**To do**.
a) Please rewrite the paragraph beginning "Every day I’m given" from the business growth text more briefly, keeping its main facts.
b) Continue the business growth text from the point where it ends.

**Reading passage**.

Every day I’m given the opportunity to peak behind the curtain of some highly successful companies. The question that continues to present a significant opportunity is this. “Is your company built to grow?” This issue is the difference between a hobby business and the building of a self-sustaining profit machine. As markets change and technology continues to move us forward, we must be willing to ask ourselves the difficult questions.
If you would like to be in a position to answer this question in the positive, you will need to be able to answer yes to at least these three questions.
- Does your business have a scalable process or product?

**Material provided**.
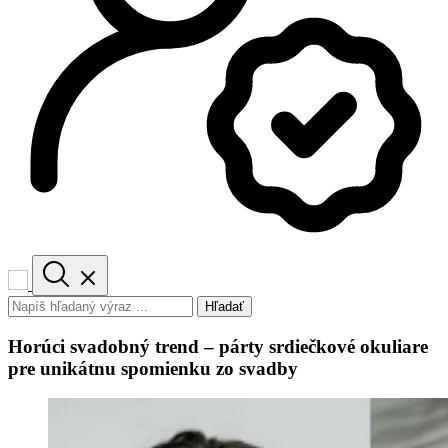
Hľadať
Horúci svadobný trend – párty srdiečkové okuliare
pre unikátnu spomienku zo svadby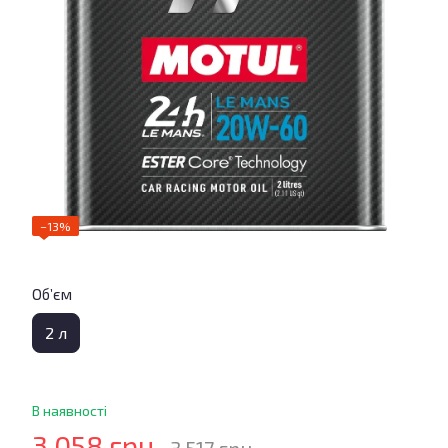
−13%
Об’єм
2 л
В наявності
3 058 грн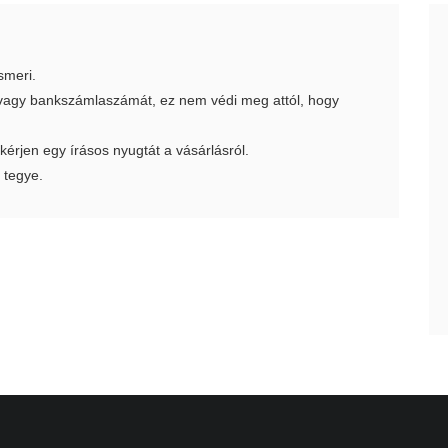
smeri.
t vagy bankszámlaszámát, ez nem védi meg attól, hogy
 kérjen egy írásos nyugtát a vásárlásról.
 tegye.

**Answers to the tasks**.
a) The writer regularly gets an inside look at highly successful companies, and one question keeps standing out: "Is your company built to grow?" The answer separates a hobby business from a self-sustaining profit machine. With markets changing and technology advancing, we must be willing to ask ourselves hard questions.

b)
The question is do we have a scalable process, or product is dependent on what you are trying to sell, a service or a good. For the sake of this example let’s assume that you are an excellent Massage Therapist. And while superb at your job your business is only as big as you have hours in the day or the amount you charge. Basic economics teaches that there is a cap to what the market will tolerate in price and we all have a fixed number of hours in the day. So, based on this you do not have a scalable model unless you can find a way to replicate your skills. This is most commonly done by charging a fixed price for services and paying an employee or contractor to do the work for less than the total rate. This allows you to pay your people there a fee and maintain a profit margin for the business. This is one of many models that can be used to scale. If you do not have a scaling model, then you have a paid hobby, not a business built to grow.
- Does your business have passive revenue models?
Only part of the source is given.